§ What this task involves:
The records that follow are to be copied word for word. Pictures should be omitted.
===== Dataset extract
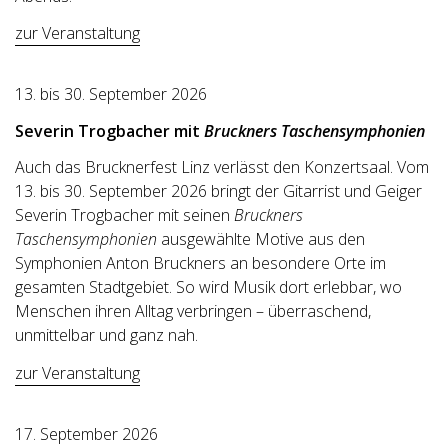
zur Veranstaltung
13. bis 30. September 2026
Severin Trogbacher
mit
Bruckners Taschensymphonien
Auch das Brucknerfest Linz verlässt den Konzertsaal. Vom
13. bis 30. September 2026 bringt der Gitarrist und Geiger
Severin Trogbacher mit seinen
Bruckners
Taschensymphonien
ausgewählte Motive aus den
Symphonien Anton Bruckners an besondere Orte im
gesamten Stadtgebiet. So wird Musik dort erlebbar, wo
Menschen ihren Alltag verbringen – überraschend,
unmittelbar und ganz nah.
zur Veranstaltung
17. September 2026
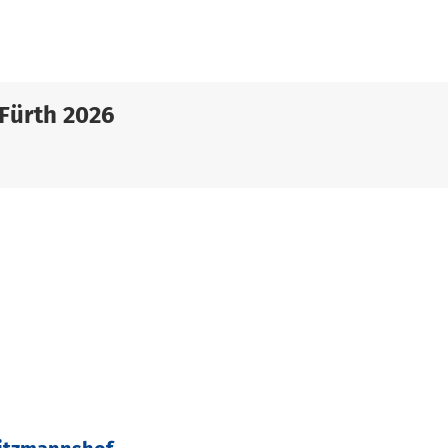
Fürth 2026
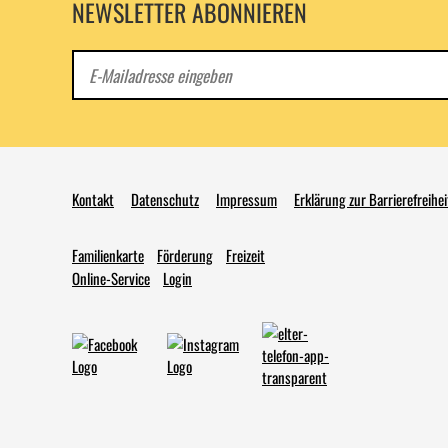
NEWSLETTER ABONNIEREN
E-
Mail
Kontakt
Datenschutz
Impressum
Erklärung zur Barrierefreihei
Familienkarte
Förderung
Freizeit
Online-Service
Login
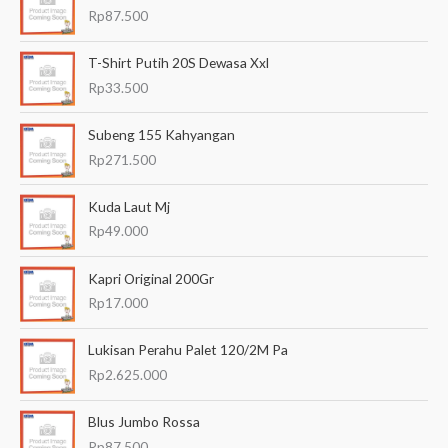
r
Rp
87.500
i
a
T-Shirt Putih 20S Dewasa Xxl
n
Rp
33.500
u
Subeng 155 Kahyangan
n
Rp
271.500
t
u
Kuda Laut Mj
k
Rp
49.000
:
Kapri Original 200Gr
Rp
17.000
Lukisan Perahu Palet 120/2M Pa
Rp
2.625.000
Blus Jumbo Rossa
Rp
87.500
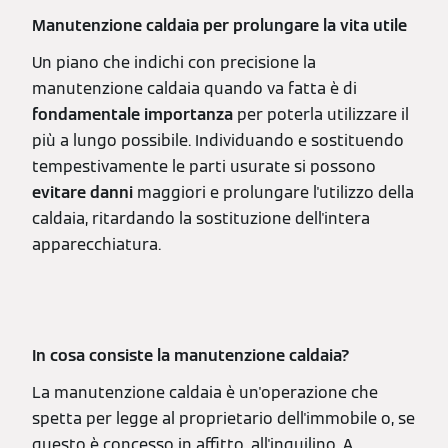
Manutenzione caldaia per prolungare la vita utile
Un piano che indichi con precisione la
manutenzione caldaia quando va fatta è di
fondamentale importanza
per poterla utilizzare il
più a lungo possibile. Individuando e sostituendo
tempestivamente le parti usurate si possono
evitare danni
maggiori e prolungare l'utilizzo della
caldaia, ritardando la sostituzione dell'intera
apparecchiatura.
In cosa consiste la manutenzione caldaia?
La manutenzione caldaia è un'operazione che
spetta per legge al proprietario dell'immobile o, se
questo è concesso in affitto, all'inquilino. A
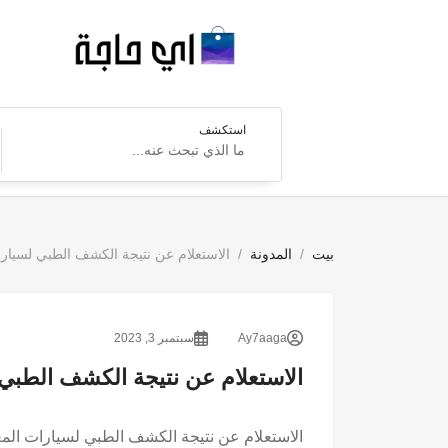
استكشف
بيت
المدونة
الاستعلام عن نتيجة الكشف الطبي لسيارات ا
Ay7aaga
سبتمبر 3, 2023
الاستعلام عن نتيجة الكشف الطبي لس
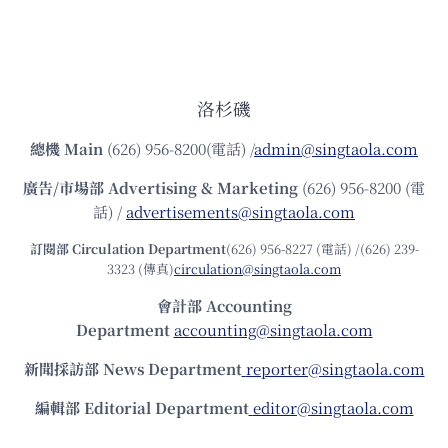
洛杉磯
總機
Main
(626) 956-8200(電話) /
admin@singtaola.com
廣告/市場部
Advertising & Marketing
(626) 956-8200 (電
話) /
advertisements@singtaola.com
訂閱部 Circulation Department
(626) 956-8227 (電話) /(626) 239-
3323 (傳真)
circulation@singtaola.com
會計部 Accounting
Department
accounting@singtaola.com
新聞採訪部 News Department
reporter@singtaola.com
編輯部 Editorial Department
editor@singtaola.com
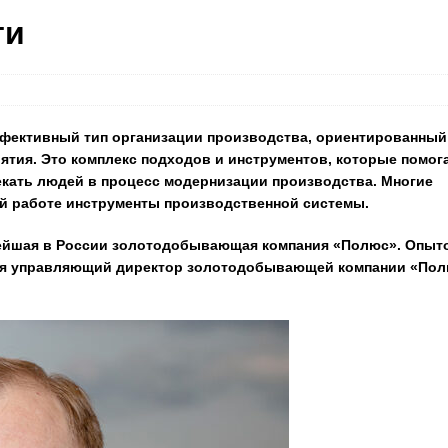
ти
фективный тип организации производства, ориентированный
ятия. Это комплекс подходов и инструментов, которые помог
кать людей в процесс модернизации производства. Многие
ей работе инструменты производственной системы.
ейшая в России золотодобывающая компания «Полюс». Опыт
лся управляющий директор золотодобывающей компании «По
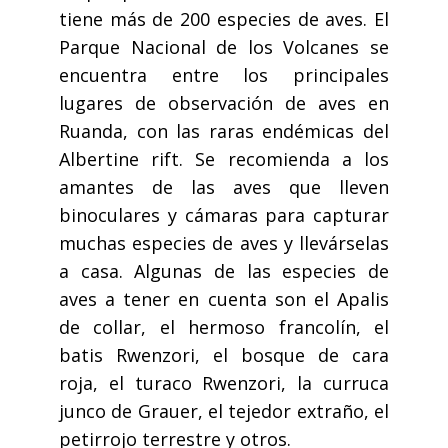
tiene más de 200 especies de aves. El
Parque Nacional de los Volcanes se
encuentra entre los principales
lugares de observación de aves en
Ruanda, con las raras endémicas del
Albertine rift. Se recomienda a los
amantes de las aves que lleven
binoculares y cámaras para capturar
muchas especies de aves y llevárselas
a casa. Algunas de las especies de
aves a tener en cuenta son el Apalis
de collar, el hermoso francolín, el
batis Rwenzori, el bosque de cara
roja, el turaco Rwenzori, la curruca
junco de Grauer, el tejedor extraño, el
petirrojo terrestre y otros.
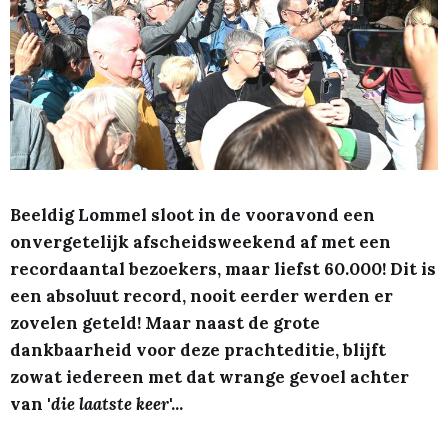
Beeldig Lommel sloot in de vooravond een
onvergetelijk afscheidsweekend af met een
recordaantal bezoekers, maar liefst 60.000! Dit is
een absoluut record, nooit eerder werden er
zovelen geteld! Maar naast de grote
dankbaarheid voor deze prachteditie, blijft
zowat iedereen met dat wrange gevoel achter
van '
die laatste keer
'...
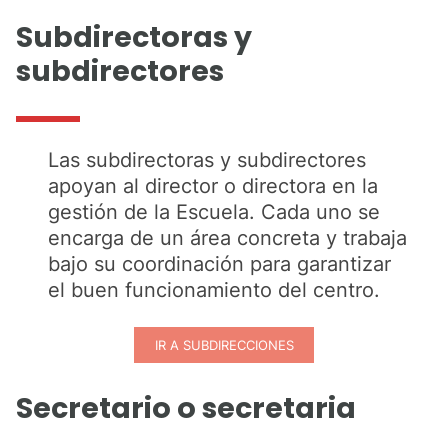
Subdirectoras y
subdirectores
Las subdirectoras y subdirectores
apoyan al director o directora en la
gestión de la Escuela. Cada uno se
encarga de un área concreta y trabaja
bajo su coordinación para garantizar
el buen funcionamiento del centro.
IR A SUBDIRECCIONES
Secretario o secretaria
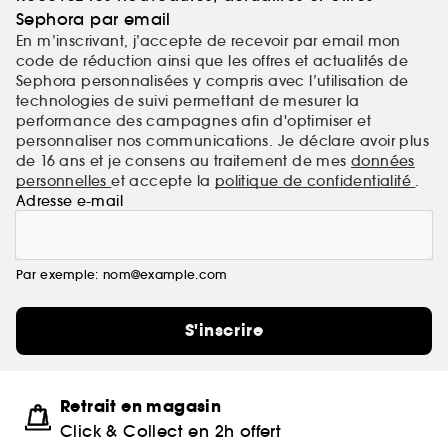
Sephora par email
En m’inscrivant, j’accepte de recevoir par email mon
code de réduction ainsi que les offres et actualités de
Sephora personnalisées y compris avec l’utilisation de
technologies de suivi permettant de mesurer la
performance des campagnes afin d'optimiser et
personnaliser nos communications. Je déclare avoir plus
de 16 ans et je consens au traitement de mes
données
personnelles
et accepte la
politique de confidentialité
.
Adresse e-mail
Par exemple: nom@example.com
S'inscrire
Retrait en magasin
Click & Collect en 2h offert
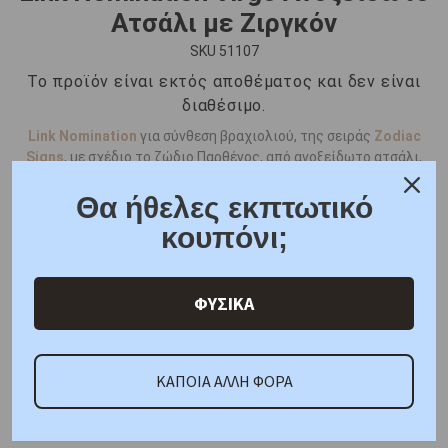
Ατσάλι με Ζιργκόν
SKU 51107
Το προϊόν είναι εκτός αποθέματος και δεν είναι
διαθέσιμο.
Link Nomination
για σύνθεση βραχιολιού, της σειράς
Zodiac
Signs
, με σχέδιο το ζώδιο Παρθένος, από ανοξείδωτο ατσάλι,
ασήμι 925° και λευκό ζιργκόν.
Θα ήθελες εκπτωτικό
κουπόνι;
Το προϊόν είναι εκτός αποθέματος και δεν είναι διαθέσιμο.
ΦΥΣΙΚΑ
WISHLIST
ΚΑΠΟΙΑ ΑΛΛΗ ΦΟΡΑ
Εγγυημένη παράδοση σε 1 - 2 εργάσιμες ημέρες για τους
νομούς Κορινθίας και Αττικής! (εκτός νήσων)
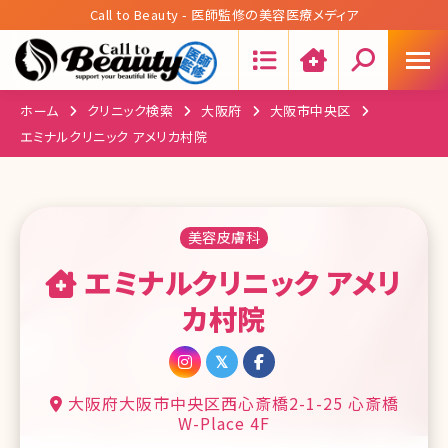
Call to Beauty - 医師監修の美容医療メディア
Search:
ホーム
クリニック検索
大阪府
大阪市中央区
エミナルクリニック アメリカ村院
美容皮膚科
エミナルクリニック アメリ
カ村院
大阪府大阪市中央区西心斎橋2-1-25 心斎橋
W-Place 4F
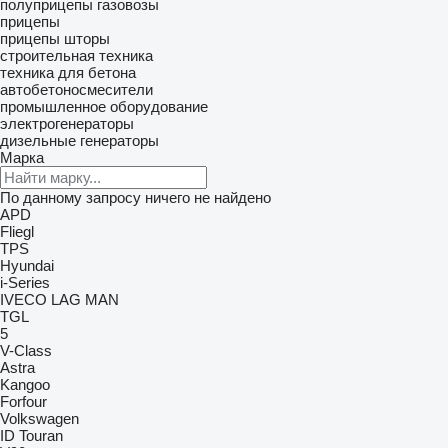
полуприцепы газовозы
прицепы
прицепы шторы
строительная техника
техника для бетона
автобетоносмесители
промышленное оборудование
электрогенераторы
дизельные генераторы
Марка
По данному запросу ничего не найдено
APD
Fliegl
TPS
Hyundai
i-Series
IVECO
LAG
MAN
TGL
5
V-Class
Astra
Kangoo
Forfour
Volkswagen
ID
Touran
==========
§ Answer below:
zur Veranstaltung
13. bis 30. September 2026
Severin Trogbacher
mit
Bruckners Taschensymphonien
Auch das Brucknerfest Linz verlässt den Konzertsaal. Vom
13. bis 30. September 2026 bringt der Gitarrist und Geiger
Severin Trogbacher mit seinen
Bruckners
Taschensymphonien
ausgewählte Motive aus den
Symphonien Anton Bruckners an besondere Orte im
gesamten Stadtgebiet. So wird Musik dort erlebbar, wo
Menschen ihren Alltag verbringen – überraschend,
unmittelbar und ganz nah.
zur Veranstaltung
17. September 2026
Fürth 2026
NEWSLETTER ABONNIEREN
E-
Mail
Kontakt
Datenschutz
Impressum
Erklärung zur Barrierefreihei
Familienkarte
Förderung
Freizeit
Online-Service
Login
r
Rp
87.500
i
a
T-Shirt Putih 20S Dewasa Xxl
n
Rp
33.500
u
Subeng 155 Kahyangan
n
Rp
271.500
t
u
Kuda Laut Mj
k
Rp
49.000
:
Kapri Original 200Gr
Rp
17.000
Lukisan Perahu Palet 120/2M Pa
Rp
2.625.000
Blus Jumbo Rossa
Rp
87.500
Manutenzione caldaia per prolungare la vita utile
Un piano che indichi con precisione la
manutenzione caldaia quando va fatta è di
fondamentale importanza
per poterla utilizzare il
più a lungo possibile. Individuando e sostituendo
tempestivamente le parti usurate si possono
evitare danni
maggiori e prolungare l'utilizzo della
caldaia, ritardando la sostituzione dell'intera
apparecchiatura.
In cosa consiste la manutenzione caldaia?
La manutenzione caldaia è un'operazione che
spetta per legge al proprietario dell'immobile o, se
questo è concesso in affitto, all'inquilino. A
استكشف
بيت
المدونة
الاستعلام عن نتيجة الكشف الطبي لسيارات ا
Ay7aaga
سبتمبر 3, 2023
الاستعلام عن نتيجة الكشف الطبي لس
洛杉磯
總機
Main
(626) 956-8200(電話) /
admin@singtaola.com
廣告/市場部
Advertising & Marketing
(626) 956-8200 (電
話) /
advertisements@singtaola.com
訂閱部 Circulation Department
(626) 956-8227 (電話) /(626) 239-
3323 (傳真)
circulation@singtaola.com
會計部 Accounting
Department
accounting@singtaola.com
新聞採訪部 News Department
reporter@singtaola.com
編輯部 Editorial Department
editor@singtaola.com
ти
фективный тип организации производства, ориентированный
ятия. Это комплекс подходов и инструментов, которые помог
кать людей в процесс модернизации производства. Многие
ей работе инструменты производственной системы.
ейшая в России золотодобывающая компания «Полюс». Опыт
лся управляющий директор золотодобывающей компании «По
tiene más de 200 especies de aves. El
Parque Nacional de los Volcanes se
encuentra entre los principales
lugares de observación de aves en
Ruanda, con las raras endémicas del
Albertine rift. Se recomienda a los
amantes de las aves que lleven
binoculares y cámaras para capturar
muchas especies de aves y llevárselas
a casa. Algunas de las especies de
aves a tener en cuenta son el Apalis
de collar, el hermoso francolín, el
batis Rwenzori, el bosque de cara
roja, el turaco Rwenzori, la curruca
junco de Grauer, el tejedor extraño, el
petirrojo terrestre y otros.
Beeldig Lommel sloot in de vooravond een
onvergetelijk afscheidsweekend af met een
recordaantal bezoekers, maar liefst 60.000! Dit is
een absoluut record, nooit eerder werden er
zovelen geteld! Maar naast de grote
dankbaarheid voor deze prachteditie, blijft
zowat iedereen met dat wrange gevoel achter
van '
die laatste keer
'...
Subdirectoras y
subdirectores
Las subdirectoras y subdirectores
apoyan al director o directora en la
gestión de la Escuela. Cada uno se
encarga de un área concreta y trabaja
bajo su coordinación para garantizar
el buen funcionamiento del centro.
IR A SUBDIRECCIONES
Secretario o secretaria
Sephora par email
En m’inscrivant, j’accepte de recevoir par email mon
code de réduction ainsi que les offres et actualités de
Sephora personnalisées y compris avec l’utilisation de
technologies de suivi permettant de mesurer la
performance des campagnes afin d'optimiser et
personnaliser nos communications. Je déclare avoir plus
de 16 ans et je consens au traitement de mes
données
personnelles
et accepte la
politique de confidentialité
.
Adresse e-mail
Par exemple: nom@example.com
S'inscrire
Retrait en magasin
Click & Collect en 2h offert
Ατσάλι με Ζιργκόν
SKU 51107
Το προϊόν είναι εκτός αποθέματος και δεν είναι
διαθέσιμο.
Link Nomination
για σύνθεση βραχιολιού, της σειράς
Zodiac
Signs
, με σχέδιο το ζώδιο Παρθένος, από ανοξείδωτο ατσάλι,
ασήμι 925° και λευκό ζιργκόν.
Θα ήθελες εκπτωτικό
κουπόνι;
Το προϊόν είναι εκτός αποθέματος και δεν είναι διαθέσιμο.
ΦΥΣΙΚΑ
WISHLIST
ΚΑΠΟΙΑ ΑΛΛΗ ΦΟΡΑ
Εγγυημένη παράδοση σε 1 - 2 εργάσιμες ημέρες για τους
νομούς Κορινθίας και Αττικής! (εκτός νήσων)
Call to Beauty - 医師監修の美容医療メディア
Search:
ホーム
クリニック検索
大阪府
大阪市中央区
エミナルクリニック アメリカ村院
美容皮膚科
エミナルクリニック アメリ
カ村院
大阪府大阪市中央区西心斎橋2-1-25 心斎橋
W-Place 4F
полуприцепы газовозы
прицепы
прицепы шторы
строительная техника
техника для бетона
автобетоносмесители
промышленное оборудование
электрогенераторы
дизельные генераторы
Марка
По данному запросу ничего не найдено
APD
Fliegl
TPS
Hyundai
i-Series
IVECO
LAG
MAN
TGL
5
V-Class
Astra
Kangoo
Forfour
Volkswagen
ID
Touran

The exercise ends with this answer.